Job: Write out, word for word, the part of the forum thread on book titles below that falls between "Yes. that is" and "Where's the gun?", inclusive.

Page extract:
Yes. that is a good suggestion. Can people keep ideas coming? I don't know what my editor really wants so I'm planning to throw a lot of titles at her and see if one of them sticks.
'Sleeper'
The Great Write Way, Act Three: Where's the gun?
A place for Buffistas to discuss, beta and otherwise deal and dish on their non-fan fiction projects.
My slight modification
Swords into Windmills: How Clean Energy Will Make Us Safer, Richer and Healthier than Dirty Wars
I like Fevered Planet.
So do I but the Editor doesn't. Once I've sold them on buying the book I can try to talk them into a better title. My current thought.
Clean energy, not dirty wars: How diverting military spending into clean energy can make America Safer, richer and healthier.
Do you need to get the war thing into the title? Is that more important to you than the issue of market-driven reforms? I ask because your argument sounds like the reforms issue was more central, but you seem to be dropping that from your title now.

Data:

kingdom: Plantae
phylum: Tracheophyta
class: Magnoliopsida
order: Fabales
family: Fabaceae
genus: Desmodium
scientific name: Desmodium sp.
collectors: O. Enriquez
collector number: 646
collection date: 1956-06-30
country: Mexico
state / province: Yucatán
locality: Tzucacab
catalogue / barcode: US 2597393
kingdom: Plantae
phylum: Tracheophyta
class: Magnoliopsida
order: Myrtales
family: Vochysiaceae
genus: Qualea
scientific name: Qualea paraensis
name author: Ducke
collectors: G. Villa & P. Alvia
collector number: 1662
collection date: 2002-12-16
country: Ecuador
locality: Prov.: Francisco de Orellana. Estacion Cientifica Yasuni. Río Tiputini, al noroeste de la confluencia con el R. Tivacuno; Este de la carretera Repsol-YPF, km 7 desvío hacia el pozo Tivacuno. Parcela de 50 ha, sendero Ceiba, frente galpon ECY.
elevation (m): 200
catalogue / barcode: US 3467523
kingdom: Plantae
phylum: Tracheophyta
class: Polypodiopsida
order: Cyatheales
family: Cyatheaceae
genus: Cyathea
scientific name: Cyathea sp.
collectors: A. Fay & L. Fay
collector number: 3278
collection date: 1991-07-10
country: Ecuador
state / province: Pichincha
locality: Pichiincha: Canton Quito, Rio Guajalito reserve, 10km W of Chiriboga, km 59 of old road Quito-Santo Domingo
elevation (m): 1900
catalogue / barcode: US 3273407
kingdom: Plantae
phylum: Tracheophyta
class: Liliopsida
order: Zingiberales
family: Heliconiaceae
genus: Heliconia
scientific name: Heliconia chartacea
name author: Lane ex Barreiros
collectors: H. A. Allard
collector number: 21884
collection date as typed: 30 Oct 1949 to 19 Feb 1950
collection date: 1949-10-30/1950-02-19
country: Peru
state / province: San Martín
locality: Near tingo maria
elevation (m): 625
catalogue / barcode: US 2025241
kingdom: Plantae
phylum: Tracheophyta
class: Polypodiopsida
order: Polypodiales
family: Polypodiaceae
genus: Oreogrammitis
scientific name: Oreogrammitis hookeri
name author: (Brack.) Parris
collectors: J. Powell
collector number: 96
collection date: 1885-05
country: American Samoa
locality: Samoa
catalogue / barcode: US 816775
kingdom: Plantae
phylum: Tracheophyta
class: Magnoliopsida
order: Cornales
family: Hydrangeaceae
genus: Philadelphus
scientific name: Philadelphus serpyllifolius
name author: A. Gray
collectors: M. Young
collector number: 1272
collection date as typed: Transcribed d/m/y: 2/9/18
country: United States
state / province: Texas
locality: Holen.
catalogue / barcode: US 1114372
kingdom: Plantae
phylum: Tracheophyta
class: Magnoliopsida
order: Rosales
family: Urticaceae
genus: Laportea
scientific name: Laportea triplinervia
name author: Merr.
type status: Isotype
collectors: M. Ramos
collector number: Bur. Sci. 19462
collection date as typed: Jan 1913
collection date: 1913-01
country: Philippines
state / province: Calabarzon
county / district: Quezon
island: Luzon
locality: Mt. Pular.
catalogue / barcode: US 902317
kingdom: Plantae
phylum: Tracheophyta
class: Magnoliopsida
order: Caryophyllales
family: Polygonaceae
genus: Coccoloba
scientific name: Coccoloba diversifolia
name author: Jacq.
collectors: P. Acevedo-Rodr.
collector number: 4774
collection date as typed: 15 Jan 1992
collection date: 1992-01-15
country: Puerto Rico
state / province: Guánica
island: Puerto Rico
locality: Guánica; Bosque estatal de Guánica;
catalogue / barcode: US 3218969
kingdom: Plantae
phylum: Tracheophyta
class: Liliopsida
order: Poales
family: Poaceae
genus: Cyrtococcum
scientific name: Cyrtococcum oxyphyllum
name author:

Output:
Yes. that is a good suggestion. Can people keep ideas coming? I don't know what my editor really wants so I'm planning to throw a lot of titles at her and see if one of them sticks.
'Sleeper'
The Great Write Way, Act Three: Where's the gun?